The inner warmth that kindles the soul toward a moral ideal, from the Greek en-theos, the god within.
Enthusiasm in Anthroposophy is the warming force that carries the soul toward an ideal. Rudolf Steiner reads the word through its Greek root en-theos, the god within, and treats this glow not as passing excitement but as a deed of the will. When the I grasps a high thought, that thought can sink into feeling and catch fire, and the person begins to act for a goal larger than the self.
Enthusiasm in Anthroposophy is the inner warmth that kindles the soul toward a moral or creative ideal. The word carries its Greek root en-theos, the god within, so enthusiasm names the soul set aflame by spirit. In Metamorphoses of the Soul-Life, Volume 1 (GA 58, 1909), Rudolf Steiner describes how the forces gained by the I in the Consciousness Soul press down into the Sentient Soul, where they are fired with enthusiasm and passion, the inner warmth that lets a person glow for some knowledge. Enthusiasm is therefore a force of the will, not mere excitement. It carries the noblest aspiration into feeling and gives high moral ideals the heat they need to become deed. Today it names the will to ideals, the kindled commitment that moves a person to act for a goal greater than the self.
In Steiner's Own Words
All this has to come to life in the Consciousness Soul, but the forces engendered by the Ego in the Consciousness Soul on this account can penetrate down into the Sentient Soul, where they are fired with enthusiasm and passion and with what we may call the inner warmth of the Sentient Soul, This comes about when a man can glow with enthusiasm for some knowledge he has gained. Then the noblest aspiration to which man can rise at present is carried down into the Sentient Soul. And the Sentient Soul itself is enhanced when permeated by forces from the Consciousness Soul.
What it Means Today
Read enthusiasm through its Greek root and it stops being a mood and becomes a direction of the will. En-theos means the god within, and for Steiner the enthusiastic soul is one warmed by spirit toward a goal it has freely chosen. This is the will to ideals: a person grasps a high thought with the I, the thought sinks into feeling and catches fire, and the warmth presses outward into action. The 1909 Berlin cycle that became Metamorphoses of the Soul-Life places this kindling at a precise point in the soul, where the Consciousness Soul hands its ideals down to the Sentient Soul and they are fired into deed.

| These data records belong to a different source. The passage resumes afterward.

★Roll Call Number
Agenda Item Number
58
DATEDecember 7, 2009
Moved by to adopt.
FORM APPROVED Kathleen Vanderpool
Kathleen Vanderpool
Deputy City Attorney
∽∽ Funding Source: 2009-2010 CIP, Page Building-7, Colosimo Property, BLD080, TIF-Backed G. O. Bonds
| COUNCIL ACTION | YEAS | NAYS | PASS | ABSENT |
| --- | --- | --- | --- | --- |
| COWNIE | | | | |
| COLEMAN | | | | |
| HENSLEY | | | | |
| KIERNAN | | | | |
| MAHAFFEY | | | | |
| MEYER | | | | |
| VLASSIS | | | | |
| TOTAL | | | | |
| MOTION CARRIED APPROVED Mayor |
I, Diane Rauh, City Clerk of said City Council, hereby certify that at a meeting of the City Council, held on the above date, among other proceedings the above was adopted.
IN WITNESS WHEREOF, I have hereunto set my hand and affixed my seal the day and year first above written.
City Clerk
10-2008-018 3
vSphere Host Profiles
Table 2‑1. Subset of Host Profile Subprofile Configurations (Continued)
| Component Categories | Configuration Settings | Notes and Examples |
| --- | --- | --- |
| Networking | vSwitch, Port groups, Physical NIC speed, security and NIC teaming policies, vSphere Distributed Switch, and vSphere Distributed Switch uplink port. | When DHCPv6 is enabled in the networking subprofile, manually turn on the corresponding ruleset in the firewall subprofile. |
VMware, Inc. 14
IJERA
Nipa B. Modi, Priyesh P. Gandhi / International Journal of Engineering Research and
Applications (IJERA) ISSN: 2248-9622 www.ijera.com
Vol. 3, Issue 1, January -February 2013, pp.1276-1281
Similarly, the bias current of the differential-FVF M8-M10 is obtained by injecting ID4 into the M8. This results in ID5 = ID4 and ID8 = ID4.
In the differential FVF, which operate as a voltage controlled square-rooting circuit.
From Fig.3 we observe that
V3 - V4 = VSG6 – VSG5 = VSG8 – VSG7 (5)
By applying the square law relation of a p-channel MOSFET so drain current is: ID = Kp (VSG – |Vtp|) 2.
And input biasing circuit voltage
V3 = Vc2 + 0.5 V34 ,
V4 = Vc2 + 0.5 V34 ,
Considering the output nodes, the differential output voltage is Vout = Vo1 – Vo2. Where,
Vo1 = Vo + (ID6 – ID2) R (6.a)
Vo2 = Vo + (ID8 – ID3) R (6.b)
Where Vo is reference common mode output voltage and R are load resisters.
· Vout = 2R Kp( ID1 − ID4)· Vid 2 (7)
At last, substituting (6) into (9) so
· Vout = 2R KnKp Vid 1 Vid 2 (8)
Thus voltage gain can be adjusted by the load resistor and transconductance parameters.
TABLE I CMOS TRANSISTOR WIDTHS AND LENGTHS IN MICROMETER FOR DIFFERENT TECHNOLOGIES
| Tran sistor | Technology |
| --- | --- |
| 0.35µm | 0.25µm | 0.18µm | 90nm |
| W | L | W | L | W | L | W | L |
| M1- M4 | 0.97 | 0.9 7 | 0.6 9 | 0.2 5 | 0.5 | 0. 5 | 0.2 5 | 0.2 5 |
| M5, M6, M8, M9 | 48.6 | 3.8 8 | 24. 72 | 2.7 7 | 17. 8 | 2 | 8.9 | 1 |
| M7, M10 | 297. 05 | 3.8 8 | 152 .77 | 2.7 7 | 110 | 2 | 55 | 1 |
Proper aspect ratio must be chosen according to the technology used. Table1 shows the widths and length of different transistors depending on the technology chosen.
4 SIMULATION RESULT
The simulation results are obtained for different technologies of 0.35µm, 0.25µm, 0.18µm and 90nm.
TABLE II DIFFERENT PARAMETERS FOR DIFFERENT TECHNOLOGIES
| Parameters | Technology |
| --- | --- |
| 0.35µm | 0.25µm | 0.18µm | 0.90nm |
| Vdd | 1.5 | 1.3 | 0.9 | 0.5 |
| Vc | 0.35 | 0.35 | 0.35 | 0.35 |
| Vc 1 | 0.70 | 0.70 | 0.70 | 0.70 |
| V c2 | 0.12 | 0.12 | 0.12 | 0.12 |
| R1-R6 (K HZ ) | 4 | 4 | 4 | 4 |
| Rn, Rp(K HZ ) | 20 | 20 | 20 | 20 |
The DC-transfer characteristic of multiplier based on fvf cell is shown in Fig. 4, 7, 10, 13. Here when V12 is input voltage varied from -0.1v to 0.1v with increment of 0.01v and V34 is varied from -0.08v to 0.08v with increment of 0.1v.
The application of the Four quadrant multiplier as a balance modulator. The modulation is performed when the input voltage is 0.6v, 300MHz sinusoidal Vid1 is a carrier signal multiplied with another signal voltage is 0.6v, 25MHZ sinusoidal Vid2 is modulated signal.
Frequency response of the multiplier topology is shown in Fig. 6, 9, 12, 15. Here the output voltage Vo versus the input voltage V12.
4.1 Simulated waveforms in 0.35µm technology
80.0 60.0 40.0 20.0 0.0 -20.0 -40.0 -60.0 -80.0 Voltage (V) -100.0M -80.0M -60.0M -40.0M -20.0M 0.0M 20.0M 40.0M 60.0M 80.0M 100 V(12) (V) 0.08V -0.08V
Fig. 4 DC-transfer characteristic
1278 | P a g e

This reframes a familiar word. We praise enthusiasm in athletes, founders, and volunteers, yet usually mean high energy. Steiner separates the heat from its source. The dilettante feels a flare that fades, because nothing in the I sustains it. The genuinely enthusiastic person carries the ideal everywhere with clear thinking, so the warmth keeps its aim. In the same cycle Steiner names the failure mode plainly, sentimental enthusiasm or Schwarmerei, a love for the unknown that shies from the light of thought. The corrective is the Anthroposophical reading: thinking, feeling, and willing held together, so that what fires the heart is also illumined by the head. Enthusiasm, kept in that balance, becomes the inner warmth that lets a moral or creative ideal become a real act in the world.